Getting the silent treatment from Europcar over my hire car accident claim

Taking the rough with the smooth as I try to deal with Europcar.
Taking the rough with the smooth as I try to deal with Europcar. Photograph: Bloomberg/Bloomberg via Getty Images

Ten months ago another driver damaged a vehicle I was hiring through Europcar in Northern Ireland. I reported it straight away and assumed it would be a simple process.

Two months later, after no communication from the company, Europcar wrote to inform me that as I had failed to respond to its requests for information my case had been closed. But I had received no such requests. I then received a letter saying it was still waiting to hear from the third-party insurers – it appears Europcar was closing my claim but continuing to claim the money off the third party.

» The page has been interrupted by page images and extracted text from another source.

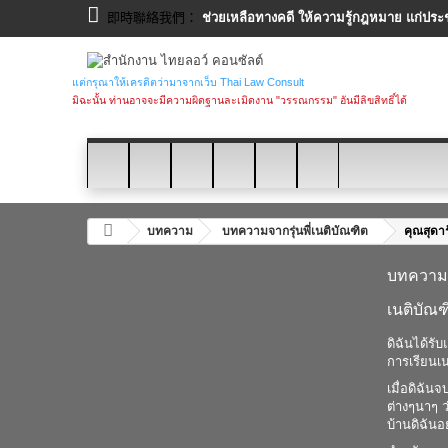
即時聯絡我們：
ช่วยเหลือทางคดี ให้ความรู้กฎหมาย แก่ประ
แต่กรุณาให้เครดิตว่ามาจากเว็บ Thai Law Consult
มิฉะนั้น ท่านอาจจะมีความผิดฐานละเมิดงาน "วรรณกรรม" อันมีลิขสิทธิ์ได้
บทความ
บทความจากรุ่นพี่เนติบัณฑิต
คุณสุดาร
บทความจ
เนติบัณฑ
ดิฉันได้รั
การเรียนเน
เมื่อดิฉัน
ต่างๆนาๆ ว
บ้านดิฉันอ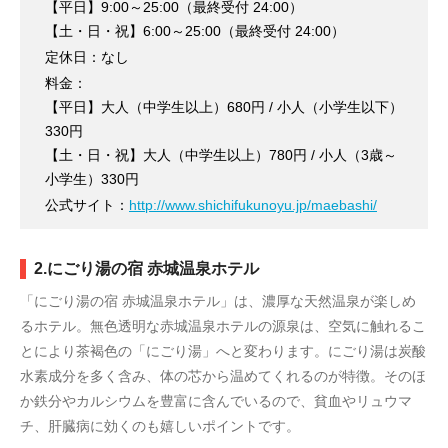
【平日】9:00～25:00（最終受付 24:00）
【土・日・祝】6:00～25:00（最終受付 24:00）
定休日：なし
料金：
【平日】大人（中学生以上）680円 / 小人（小学生以下）
330円
【土・日・祝】大人（中学生以上）780円 / 小人（3歳～
小学生）330円
公式サイト：
http://www.shichifukunoyu.jp/maebashi/
2.にごり湯の宿 赤城温泉ホテル
「にごり湯の宿 赤城温泉ホテル」は、濃厚な天然温泉が楽しめ
るホテル。無色透明な赤城温泉ホテルの源泉は、空気に触れるこ
とにより茶褐色の「にごり湯」へと変わります。にごり湯は炭酸
水素成分を多く含み、体の芯から温めてくれるのが特徴。そのほ
か鉄分やカルシウムを豊富に含んでいるので、貧血やリュウマ
チ、肝臓病に効くのも嬉しいポイントです。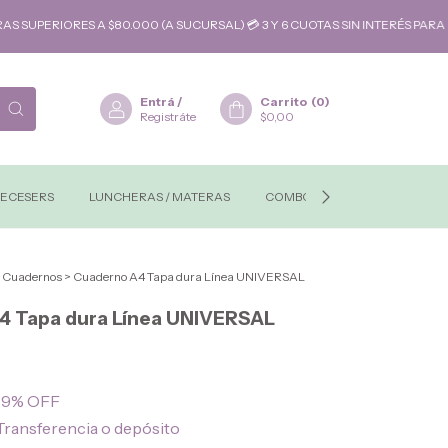
RIORES A $80.000 (A SUCURSAL) 💳 3 Y 6 CUOTAS SIN INTERÉS PARA COM
Entrá
/
Carrito
(
0
)
Registráte
$0,00
ECESERS
LUNCHERAS / MATERAS
COMBOS-REGALOS
MAYO
Cuadernos
>
Cuaderno A4 Tapa dura Línea UNIVERSAL
4 Tapa dura Línea UNIVERSAL
9
% OFF
Transferencia o depósito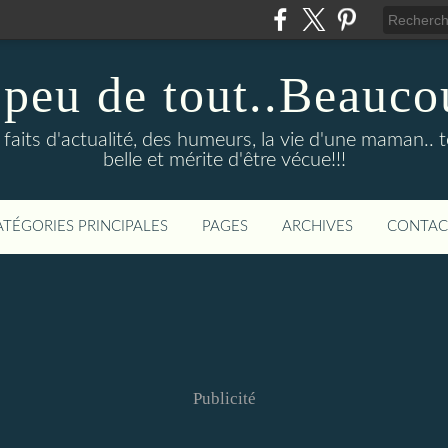
 peu de tout..Beauco
faits d'actualité, des humeurs, la vie d'une maman.. to
belle et mérite d'être vécue!!!
ATÉGORIES PRINCIPALES
PAGES
ARCHIVES
CONTAC
Publicité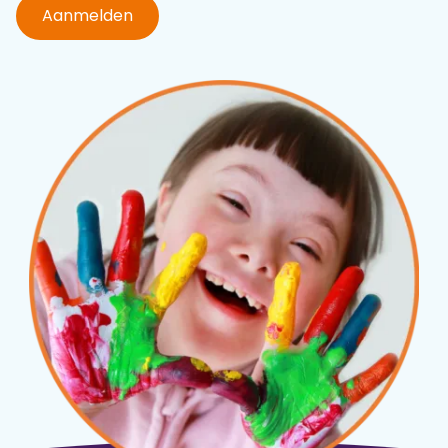
Aanmelden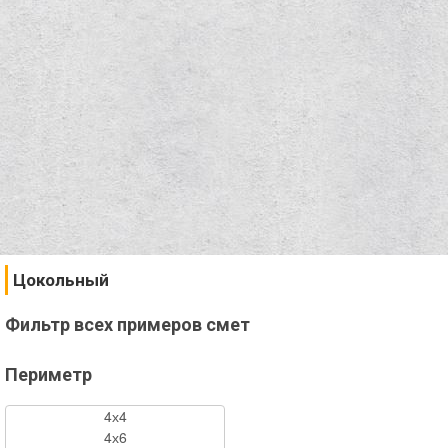
Цокольный
Фильтр всех примеров смет
Периметр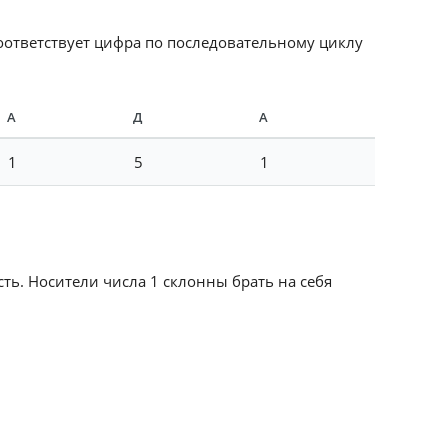
соответствует цифра по последовательному циклу
А
Д
А
1
5
1
сть. Носители числа 1 склонны брать на себя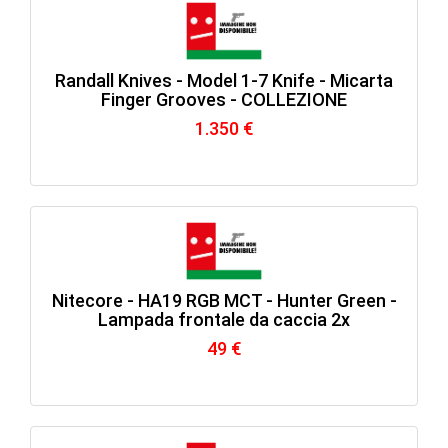
Randall Knives - Model 1-7 Knife - Micarta
Finger Grooves - COLLEZIONE
1.350 €
Nitecore - HA19 RGB MCT - Hunter Green -
Lampada frontale da caccia 2x
49 €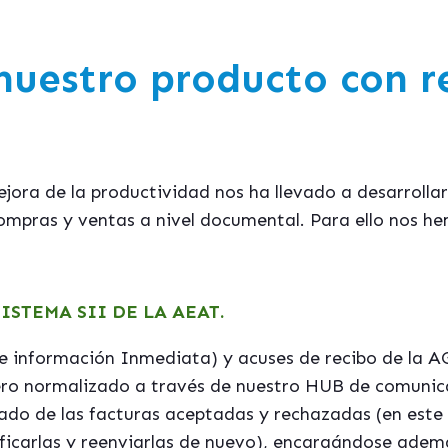
uestro producto con r
ora de la productividad nos ha llevado a desarrollar 
ompras y ventas a nivel documental. Para ello nos he
ISTEMA SII DE LA AEAT.
de información Inmediata) y acuses de recibo de la
hero normalizado a través de nuestro HUB de comunica
tado de las facturas aceptadas y rechazadas (en este
ficarlas y reenviarlas de nuevo), encargándose adem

I have chased continually and last month discovered that the other driver’s insurer had in fact accepted the claim, and authorised Europcar to refund me the £482 excess I had paid. Europcar keeps passing me from department to department and my emails generate only an automated response. I’ve still not received the money which was my savings for my 50th birthday treat to myself. SB, Bromley

How companies must dread customers like you who refuse to be stalled by that usually effective rebuffing strategy: silence! But what may have appeared to be 10 months of corporate indifference was, if Europcar is to be believed, deceptive, for behind the scenes staff were busy as beavers appointing lawyers to handle your claim. Usually, it tells me, it aims to settle such claims within eight weeks.

In your case it blames the Irish insurer who, according to a spokesperson, “failed to respond to numerous communications”. Europcar doesn’t explain why it failed to respond to numerous communications from you.

Liability was indeed accepted nine months later and the money paid to Europcar, but the latter forgot to pass it on. This, it says, was due to “genuine error”. You can thank your lucky stars you weren’t victim of a phoney error! The company has coughed up just in time for your birthday trip to New York and, to show it’s contrition, is adding the magnanimous sum of £50.